O misto ou balaieiro, como era chamado o trem de subúrbio, fazia a conexão dos luzienses com a capital, Belo Horizonte, assim como com outras localidades por onde os trilhos da Central do Brasil passavam. Cidades do entorno, como Pedro Leopoldo, Corinto, Matozinhos e Sete Lagoas, faziam parte do ir e vir costumeiro dos moradores de Santa Luzia, bem como de ferroviários que possuíam credencial de trânsito.
“…meus avós maternos moravam em Belo Horizonte, então minha mãe nos reunia para pegar o trem aqui de manhã e descia na Praça da Estação.
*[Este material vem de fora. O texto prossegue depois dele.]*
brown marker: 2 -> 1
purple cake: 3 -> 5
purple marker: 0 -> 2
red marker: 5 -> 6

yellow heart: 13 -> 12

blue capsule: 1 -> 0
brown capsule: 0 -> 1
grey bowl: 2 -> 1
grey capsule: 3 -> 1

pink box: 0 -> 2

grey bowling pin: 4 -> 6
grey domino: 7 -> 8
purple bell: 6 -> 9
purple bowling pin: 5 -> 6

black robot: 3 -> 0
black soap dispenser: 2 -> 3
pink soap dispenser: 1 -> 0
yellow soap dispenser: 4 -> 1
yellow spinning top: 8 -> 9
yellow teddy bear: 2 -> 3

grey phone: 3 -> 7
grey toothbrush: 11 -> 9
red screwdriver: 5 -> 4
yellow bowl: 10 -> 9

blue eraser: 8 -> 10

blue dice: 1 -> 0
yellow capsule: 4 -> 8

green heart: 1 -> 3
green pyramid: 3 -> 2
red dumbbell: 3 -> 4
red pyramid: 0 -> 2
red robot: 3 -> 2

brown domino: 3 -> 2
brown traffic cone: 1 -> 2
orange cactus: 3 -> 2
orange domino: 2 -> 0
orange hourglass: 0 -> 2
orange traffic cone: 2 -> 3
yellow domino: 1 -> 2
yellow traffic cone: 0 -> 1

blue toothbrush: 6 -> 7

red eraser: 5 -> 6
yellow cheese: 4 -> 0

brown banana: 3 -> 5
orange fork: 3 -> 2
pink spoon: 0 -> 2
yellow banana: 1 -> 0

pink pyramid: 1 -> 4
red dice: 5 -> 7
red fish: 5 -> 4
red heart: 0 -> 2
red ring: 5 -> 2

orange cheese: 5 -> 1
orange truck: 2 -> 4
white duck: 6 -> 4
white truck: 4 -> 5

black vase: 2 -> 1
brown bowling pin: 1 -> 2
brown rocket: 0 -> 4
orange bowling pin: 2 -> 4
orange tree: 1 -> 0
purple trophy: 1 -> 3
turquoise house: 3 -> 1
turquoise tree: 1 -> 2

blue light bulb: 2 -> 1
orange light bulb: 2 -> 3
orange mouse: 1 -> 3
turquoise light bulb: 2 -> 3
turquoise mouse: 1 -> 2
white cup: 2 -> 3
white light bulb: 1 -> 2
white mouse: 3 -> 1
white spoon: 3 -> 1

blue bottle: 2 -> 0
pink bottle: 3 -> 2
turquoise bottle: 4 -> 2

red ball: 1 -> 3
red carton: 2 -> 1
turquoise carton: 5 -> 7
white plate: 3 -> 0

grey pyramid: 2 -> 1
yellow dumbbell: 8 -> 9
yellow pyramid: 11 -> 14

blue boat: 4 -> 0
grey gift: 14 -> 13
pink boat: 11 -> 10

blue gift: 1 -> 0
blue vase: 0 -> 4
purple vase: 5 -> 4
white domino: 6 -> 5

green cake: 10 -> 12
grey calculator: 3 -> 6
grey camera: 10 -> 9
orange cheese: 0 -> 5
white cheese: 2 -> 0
Passávamos o dia lá e voltávamos para pegar o trem à tarde; era o nosso meio de transporte.” Lésia Sarah, moradora de Santa Luzia, que frequentava a Estação.
“Bem, antigamente a gente só ia pra Belo Horizonte de trem. Não tinha linha de ônibus regular. Eu mesmo cheguei a ir algumas vezes de trem. E o trem que vinha aqui ele descia e parava em Vespasiano, essas cidadezinhas aí pra baixo. Isso por volta de cinquenta e quatro, até 1960 a gente deve ter feito alguns passeios de trem. Aí eu não sei quando pararam essas viagens.”Elza Maria, moradora de Santa Luzia
A Estrada de Ferro Central do Brasil
A Estrada de Ferro Central do Brasil foi uma das principais ferrovias do Brasil, inaugurada em1858. Ela ligava a cidade do Rio de Janeiro a diversas regiões do interior, sendo uma via fundamental para o transporte de passageiros e cargas. A “linha do centro”, que aparece em destaque no mapa, referia-se ao eixo principal da ferrovia, que atravessava o estado de Minas Gerais, conectando o sudeste do país. Era vital para o desenvolvimento econômico e social da região, facilitando o escoamento da produção agrícola e mineral.